About this task:
Output the entries in full and verbatim, pictures omitted.

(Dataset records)

----------

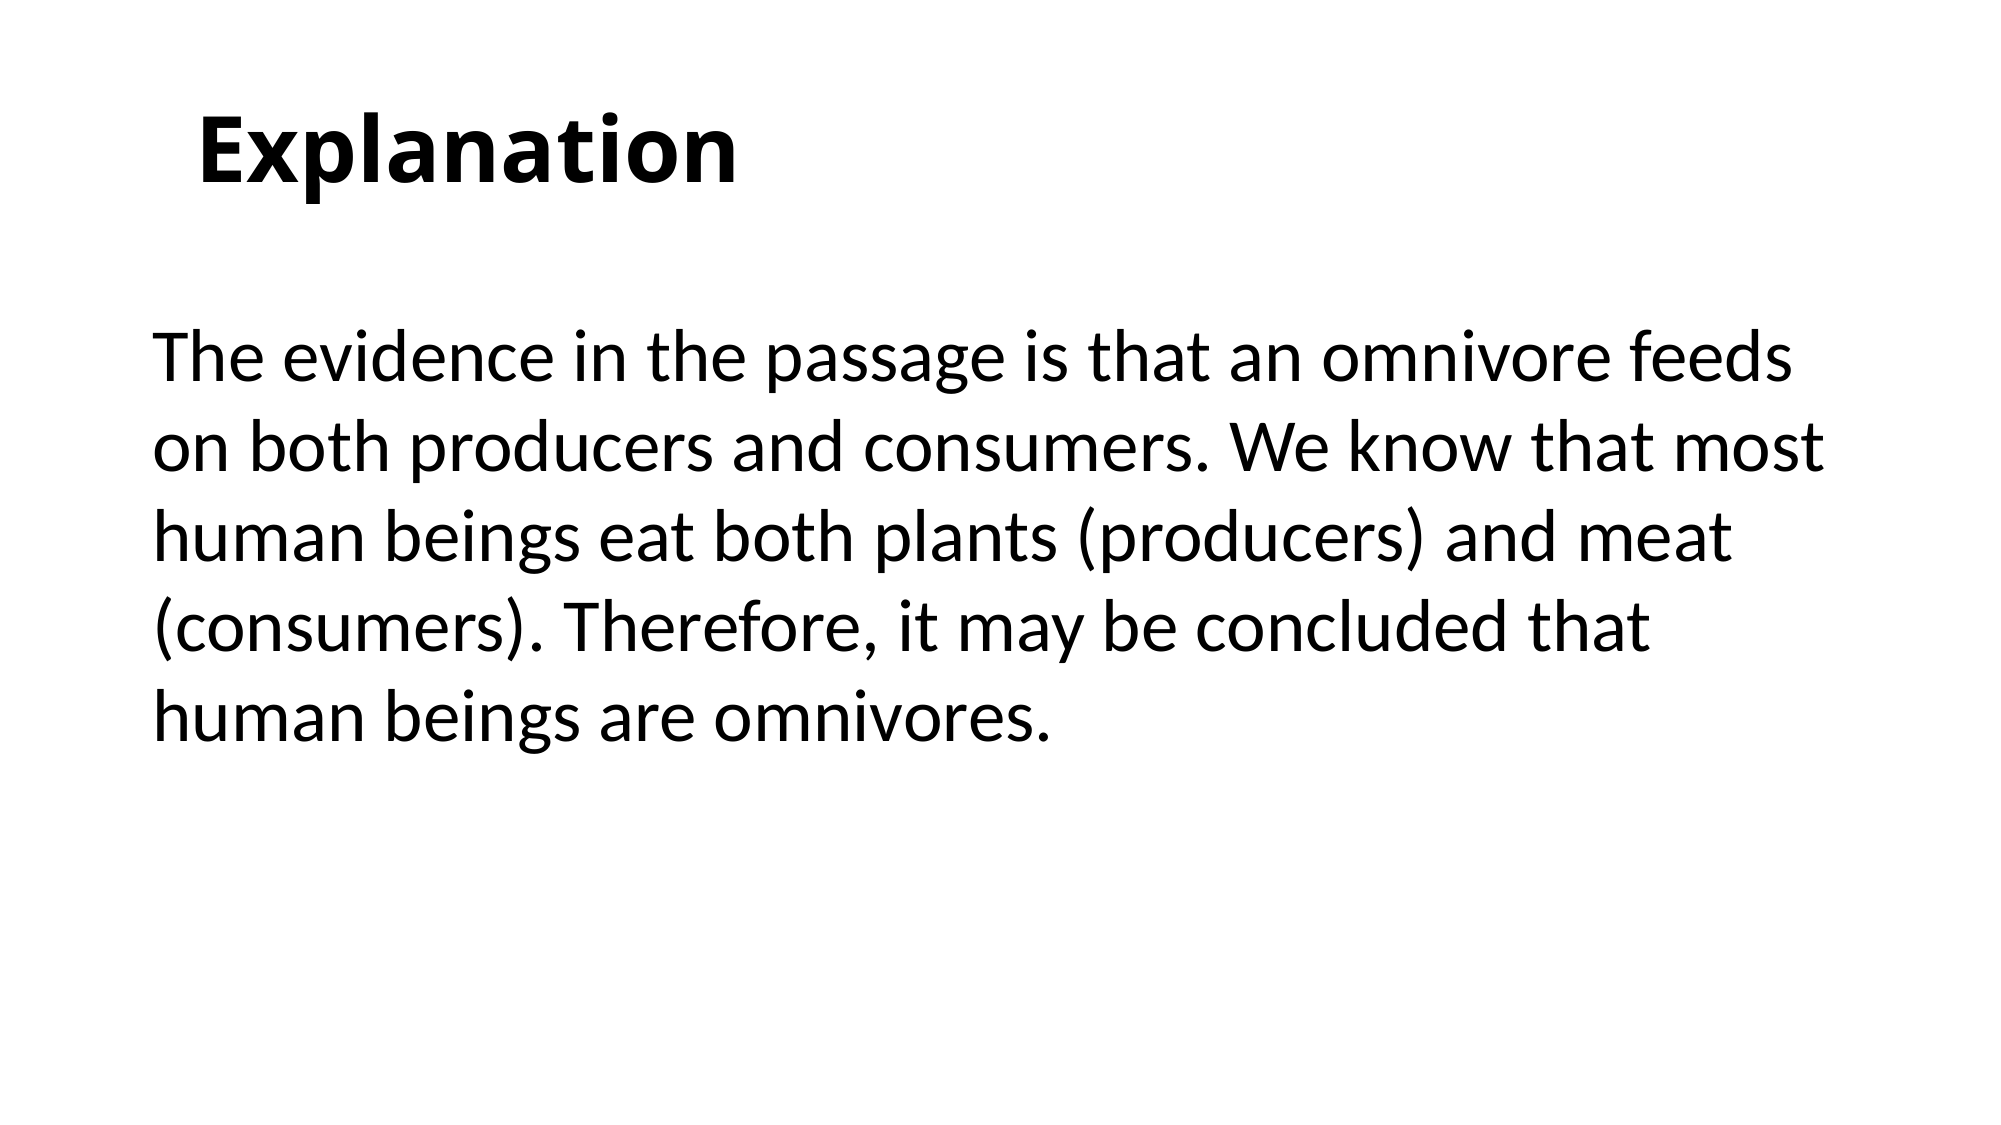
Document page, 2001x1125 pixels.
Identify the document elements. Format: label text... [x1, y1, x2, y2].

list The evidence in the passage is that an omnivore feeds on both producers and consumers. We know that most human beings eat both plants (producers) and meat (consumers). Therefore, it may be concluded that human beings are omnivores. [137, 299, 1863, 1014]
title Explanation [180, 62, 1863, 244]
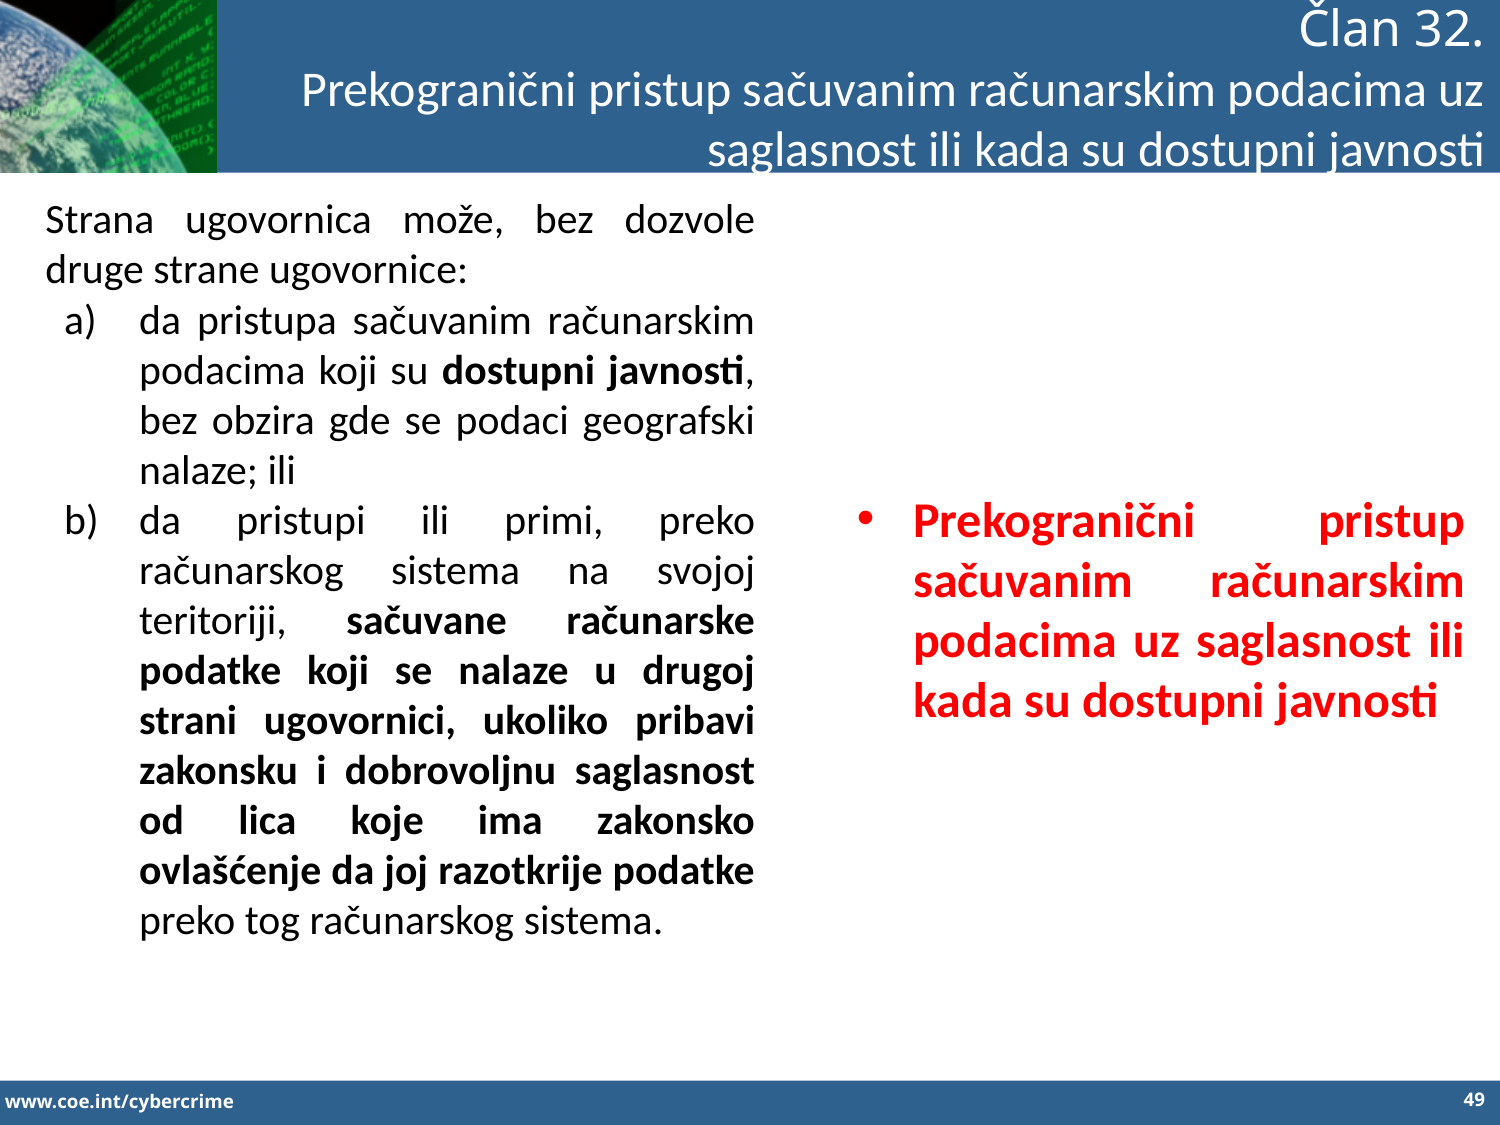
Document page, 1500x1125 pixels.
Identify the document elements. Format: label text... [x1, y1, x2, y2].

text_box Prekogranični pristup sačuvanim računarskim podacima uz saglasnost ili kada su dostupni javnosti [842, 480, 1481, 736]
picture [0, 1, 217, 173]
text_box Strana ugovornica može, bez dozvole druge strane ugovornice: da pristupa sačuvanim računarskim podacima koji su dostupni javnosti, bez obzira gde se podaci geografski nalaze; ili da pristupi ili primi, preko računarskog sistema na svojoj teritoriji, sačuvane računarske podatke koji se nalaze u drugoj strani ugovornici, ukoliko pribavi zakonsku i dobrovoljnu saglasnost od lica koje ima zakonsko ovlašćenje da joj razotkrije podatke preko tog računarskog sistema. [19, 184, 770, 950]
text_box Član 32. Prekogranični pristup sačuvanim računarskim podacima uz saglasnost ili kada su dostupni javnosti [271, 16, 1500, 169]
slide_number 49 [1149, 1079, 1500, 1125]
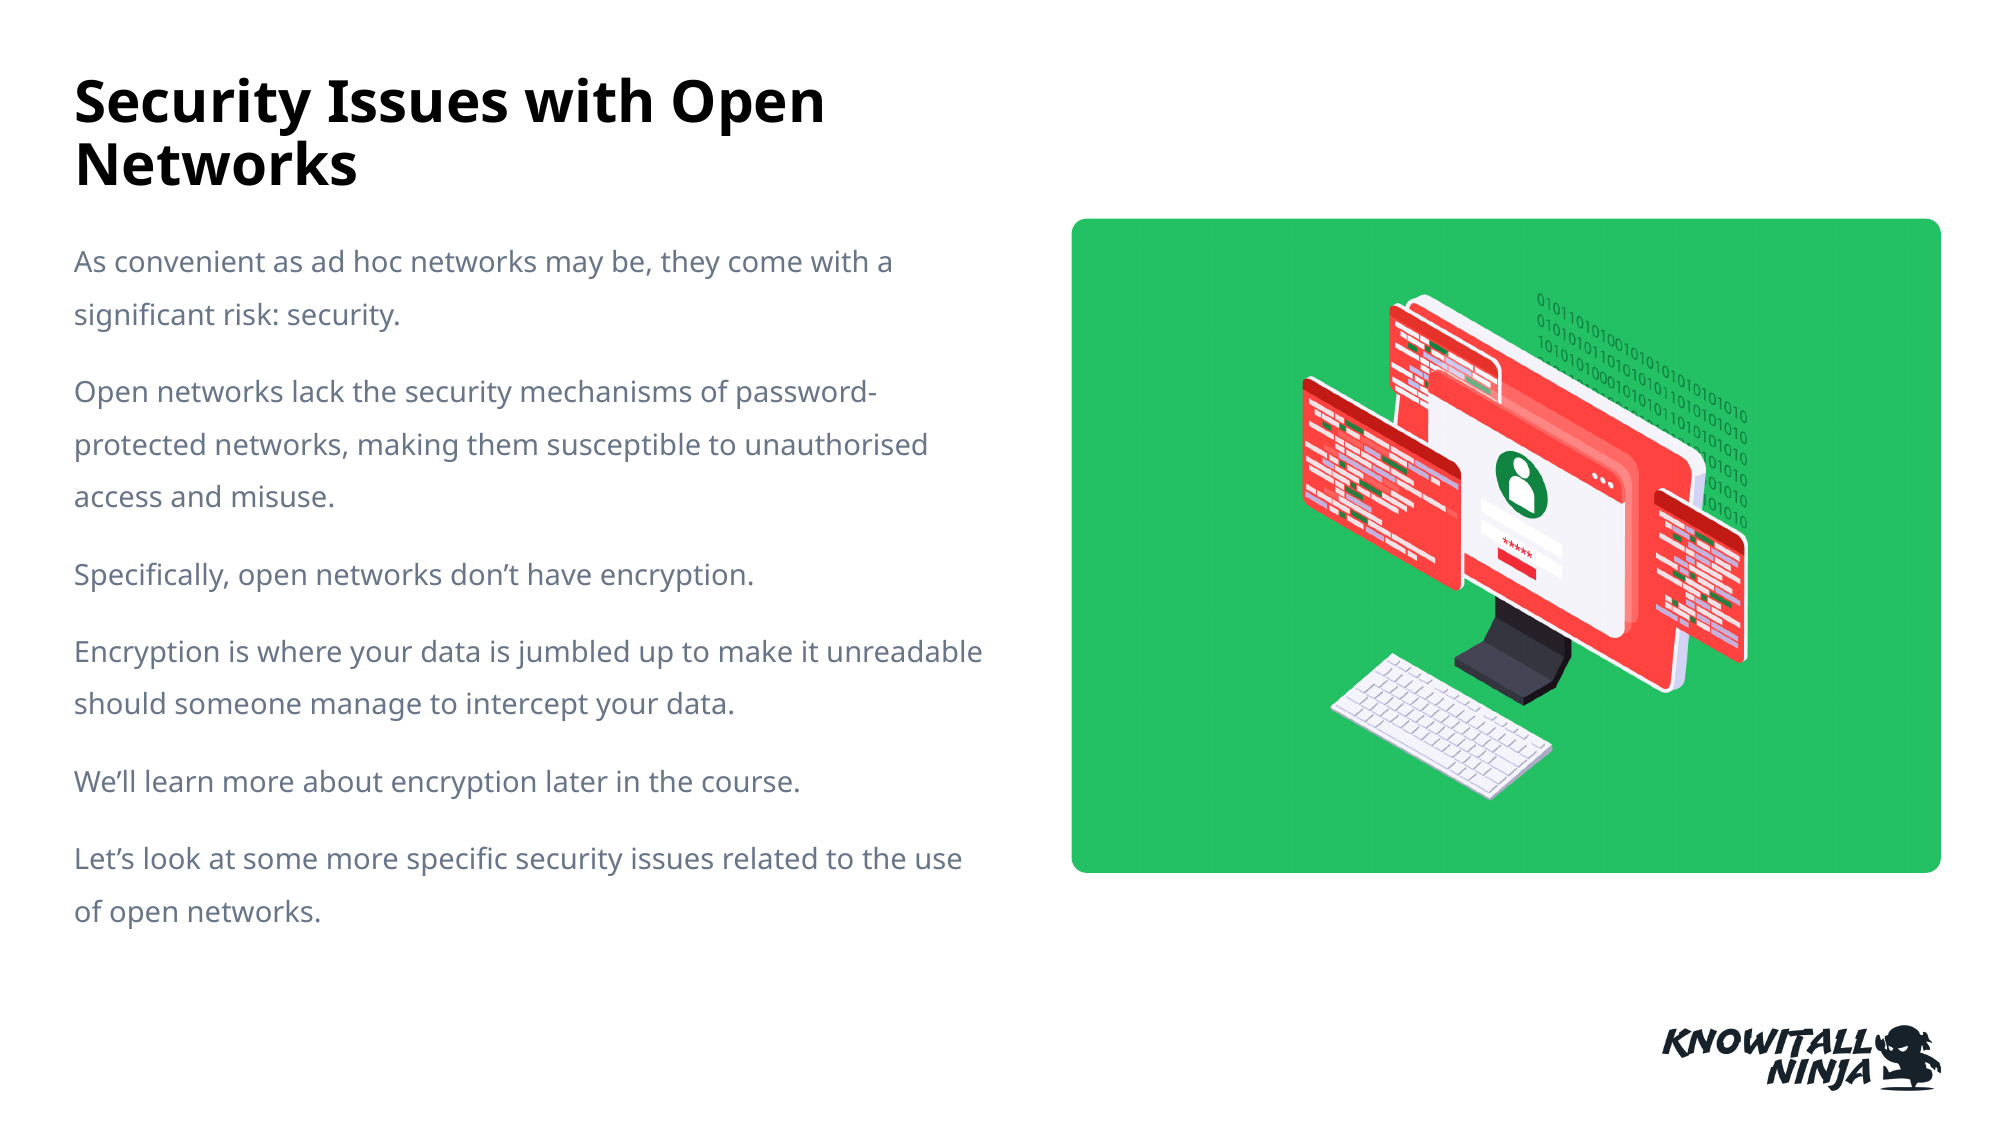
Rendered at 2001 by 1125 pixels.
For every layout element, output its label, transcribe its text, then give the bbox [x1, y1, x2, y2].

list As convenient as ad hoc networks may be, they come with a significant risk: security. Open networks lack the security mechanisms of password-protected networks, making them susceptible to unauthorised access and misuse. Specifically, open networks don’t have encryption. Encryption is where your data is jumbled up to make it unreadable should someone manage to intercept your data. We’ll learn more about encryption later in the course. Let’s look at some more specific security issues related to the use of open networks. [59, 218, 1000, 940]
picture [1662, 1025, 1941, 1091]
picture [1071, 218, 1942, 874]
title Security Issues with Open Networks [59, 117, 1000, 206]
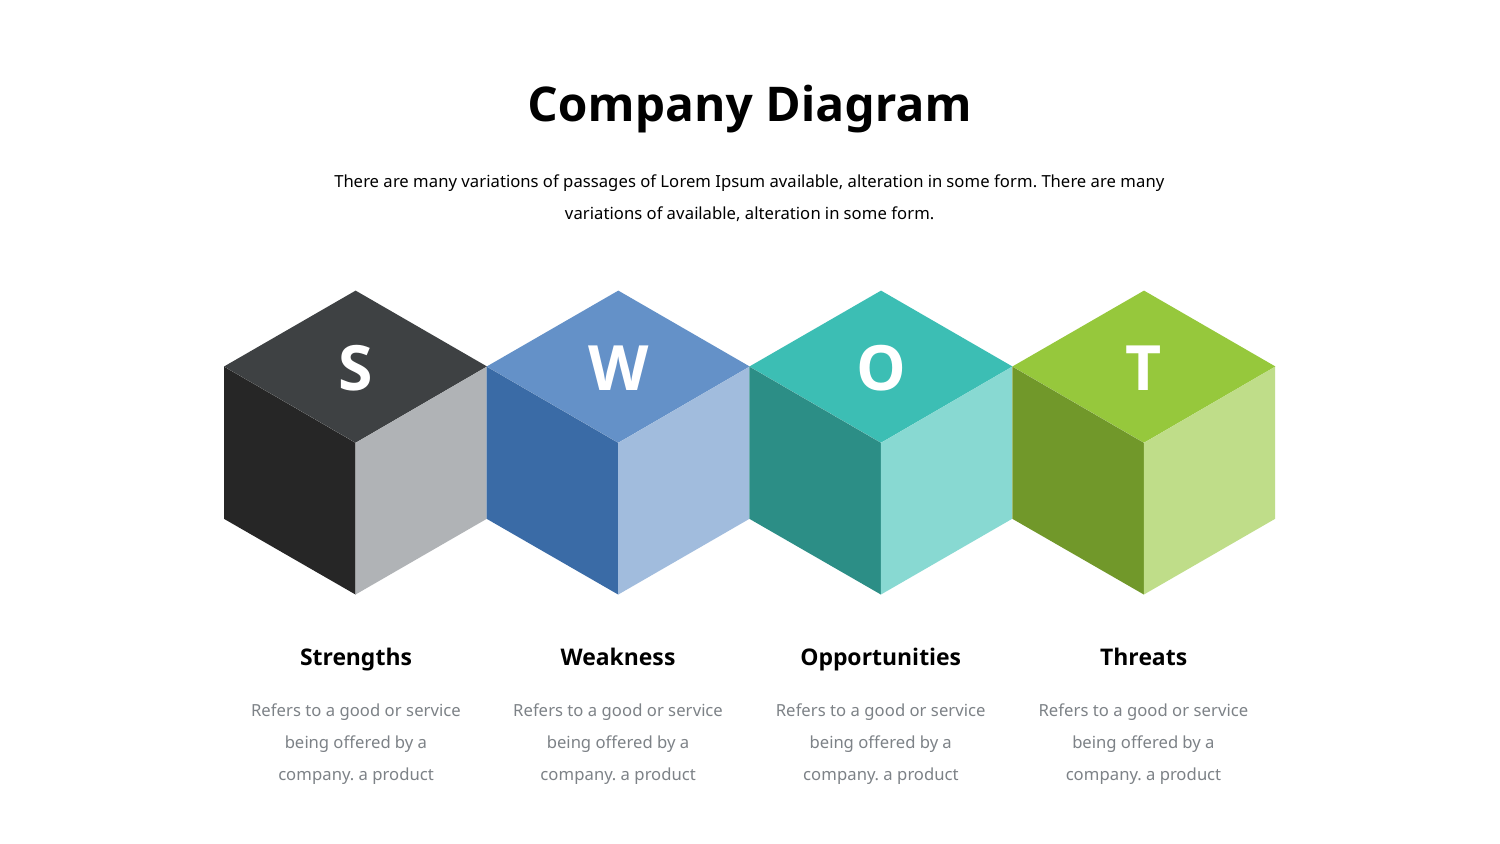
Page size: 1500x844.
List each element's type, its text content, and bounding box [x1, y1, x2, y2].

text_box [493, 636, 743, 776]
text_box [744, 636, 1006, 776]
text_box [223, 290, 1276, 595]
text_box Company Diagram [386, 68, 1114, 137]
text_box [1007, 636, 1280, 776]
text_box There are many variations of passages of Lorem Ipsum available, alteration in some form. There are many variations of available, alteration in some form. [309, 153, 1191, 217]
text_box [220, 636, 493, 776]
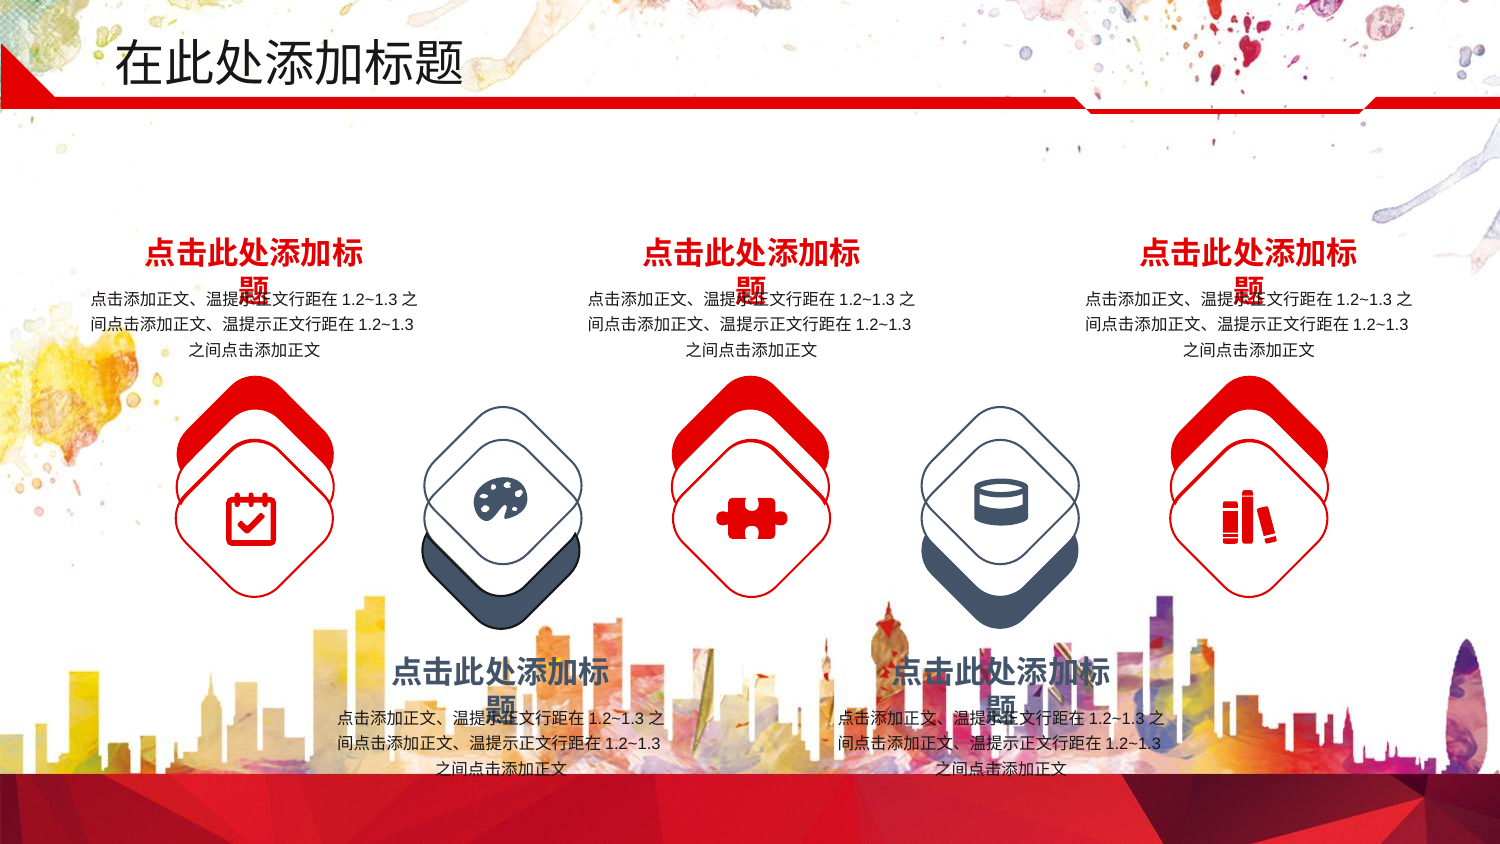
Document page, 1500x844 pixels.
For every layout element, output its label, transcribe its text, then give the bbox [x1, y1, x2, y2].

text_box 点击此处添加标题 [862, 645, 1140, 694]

----------

Answer to the exercise:
Document page, 2001x1125 pixels.
Identify the document elements. Format: label text... [x1, y1, x2, y2].

list The evidence in the passage is that an omnivore feeds on both producers and consumers. We know that most human beings eat both plants (producers) and meat (consumers). Therefore, it may be concluded that human beings are omnivores. [137, 299, 1863, 1014]
title Explanation [180, 62, 1863, 244]
Document page, 1500x1125 pixels.
Identify the document elements. Format: label text... [x1, y1, x2, y2].

text_box Prekogranični pristup sačuvanim računarskim podacima uz saglasnost ili kada su dostupni javnosti [842, 480, 1481, 736]
picture [0, 1, 217, 173]
text_box Strana ugovornica može, bez dozvole druge strane ugovornice: da pristupa sačuvanim računarskim podacima koji su dostupni javnosti, bez obzira gde se podaci geografski nalaze; ili da pristupi ili primi, preko računarskog sistema na svojoj teritoriji, sačuvane računarske podatke koji se nalaze u drugoj strani ugovornici, ukoliko pribavi zakonsku i dobrovoljnu saglasnost od lica koje ima zakonsko ovlašćenje da joj razotkrije podatke preko tog računarskog sistema. [19, 184, 770, 950]
text_box Član 32. Prekogranični pristup sačuvanim računarskim podacima uz saglasnost ili kada su dostupni javnosti [271, 16, 1500, 169]
slide_number 49 [1149, 1079, 1500, 1125]
Rendered at 2001 by 1125 pixels.
For every layout element, output its label, transcribe its text, then give the bbox [x1, y1, x2, y2].

list As convenient as ad hoc networks may be, they come with a significant risk: security. Open networks lack the security mechanisms of password-protected networks, making them susceptible to unauthorised access and misuse. Specifically, open networks don’t have encryption. Encryption is where your data is jumbled up to make it unreadable should someone manage to intercept your data. We’ll learn more about encryption later in the course. Let’s look at some more specific security issues related to the use of open networks. [59, 218, 1000, 940]
picture [1662, 1025, 1941, 1091]
picture [1071, 218, 1942, 874]
title Security Issues with Open Networks [59, 117, 1000, 206]
Page size: 1500x844.
List each element's type, its text content, and bounding box [x1, y1, x2, y2].

text_box [493, 636, 743, 776]
text_box [744, 636, 1006, 776]
text_box [223, 290, 1276, 595]
text_box Company Diagram [386, 68, 1114, 137]
text_box [1007, 636, 1280, 776]
text_box There are many variations of passages of Lorem Ipsum available, alteration in some form. There are many variations of available, alteration in some form. [309, 153, 1191, 217]
text_box [220, 636, 493, 776]
Document page, 1500x844 pixels.
For every layout element, output its label, transcribe its text, then give the bbox [x1, y1, x2, y2].

text_box 点击此处添加标题 [862, 645, 1140, 694]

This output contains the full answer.